Food – European food is served throughout the country. Vegetarians & food allergies are well catered for. 
Taxis – in cities only use regulated taxis, which are best ordered through your hotel. 
Self-Drive – driving is on the right (unlike their neighbouring countries of Uganda & Kenya), although we do not recommend self-driving in Rwanda. 
Safety – take all sensible precautions. Leave valuable jewellery/watches at home, wear a money belt & be alert when outside your hotel. In particular avoid taking out large wads of cash in public view & keep spare cash, passport & a spare credit card in your hotel safe. 
Wild Animals – attacks by wild animals are rare, but we cannot guarantee that attacks will not occur so observe all sensible precautions. We cannot be held responsible for injuries caused during an incident with a wild animal. 
Indemnities - please be aware it is likely you will be required to sign indemnities for safaris & any other potentially hazardous activities. 
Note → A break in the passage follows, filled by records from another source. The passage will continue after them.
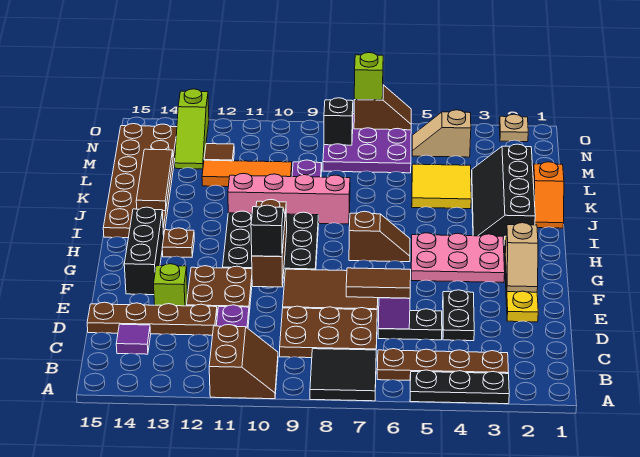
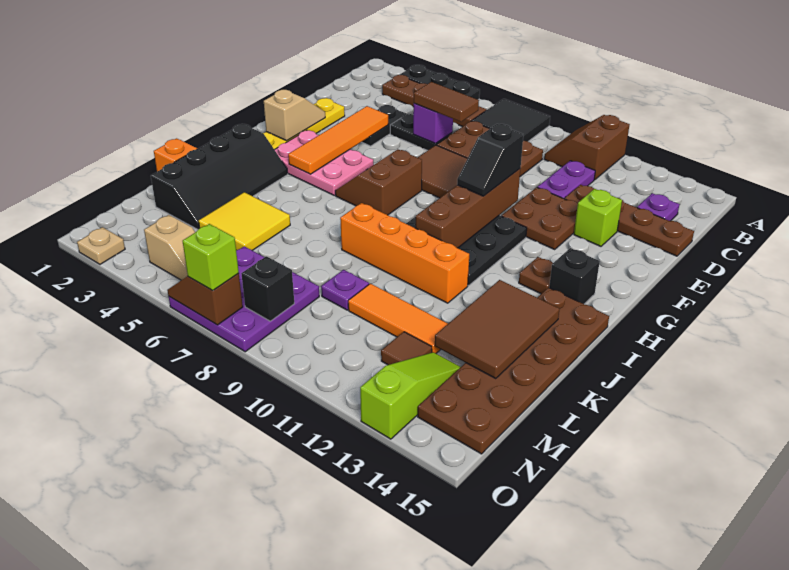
purple 1x1 tile [116,324,151,354] -> purple 1x1 plate [637,193,680,221]
none -> orange 1x4 tile [288,106,388,174]
brown 1x3 brick [252,200,287,287] -> brown 1x4 brick [415,169,520,248]
black 1x3 brick [124,207,164,295] -> black 1x1 brick [549,248,600,304]
brown 1x2 slope [349,211,410,262] -> brown 2x2 slope [335,149,422,215]
pink 1x4 brick [228,173,350,224] -> orange 1x4 brick [340,203,469,303]
brown 1x3 tile [136,149,173,211] -> brown 2x3 tile [435,280,559,379]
Drones - it is illegal to use a drone in East Africa. Doing so can lead to criminal charges with heavy fines and/or imprisonment. 
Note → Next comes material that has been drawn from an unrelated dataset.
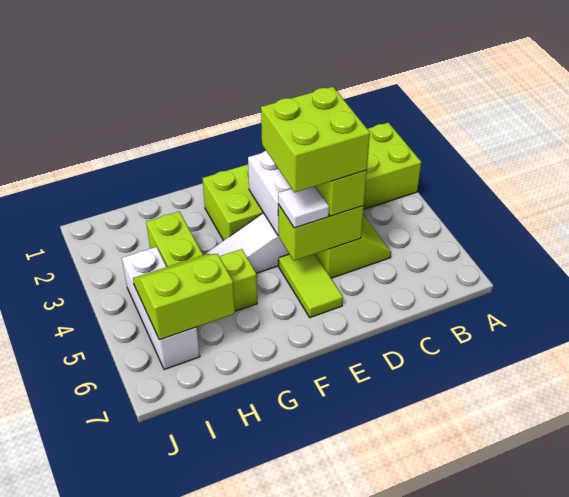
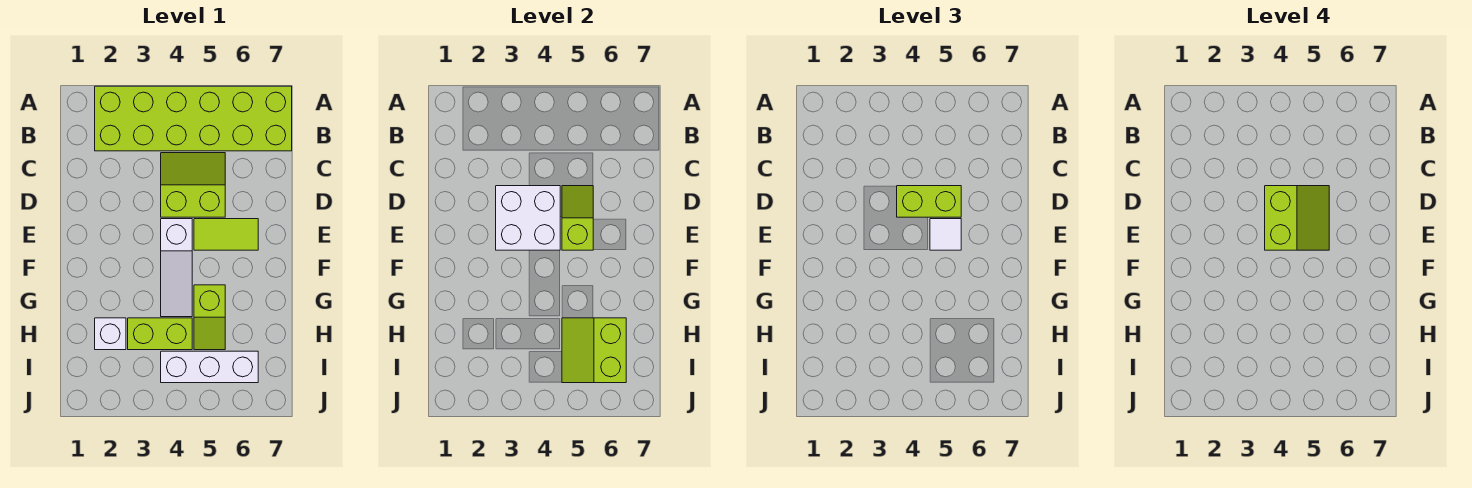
lime 2x6 brick [202,123,421,241] -> lime 2x6 brick turned to [95,86,292,151]
lime 2x2 brick [261,87,370,192] -> lime 2x2 slope [1265,186,1329,250]
lime 1x2 brick [278,204,364,261] -> lime 1x2 slope [562,186,593,250]
none -> white 1x1 brick [95,318,126,350]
Pack for a Purpose - if you have a little space in your suitcase, local schools & communities always appreciate gifts of English reading books, pens & pencils, stationery, deflated footballs etc. Specific requests from communities can be seen on the 'Pack for a Purpose' website. 
Tipping – this is not compulsory, but if you wish to tip because you have received good service, we suggest the following per couple: 
- driver/guide: $10 per day (can be reduced for longer stays). 
- rangers: $5 per game drive 
- waiters: 10% (if not already added to your bill) 
- porters: $1 per bag. 
It is not necessary to tip drivers doing short transfers (eg to the airport). 
Displays of affection - Rwanda is one of the more LBGT-friendly African nations, but we advise all our clients, gay and heterosexual, to be sensitive to cultural differences. 
FCO Travel Advice - consult the UK Foreign Office website for the latest travel advice www.fco.gov.uk.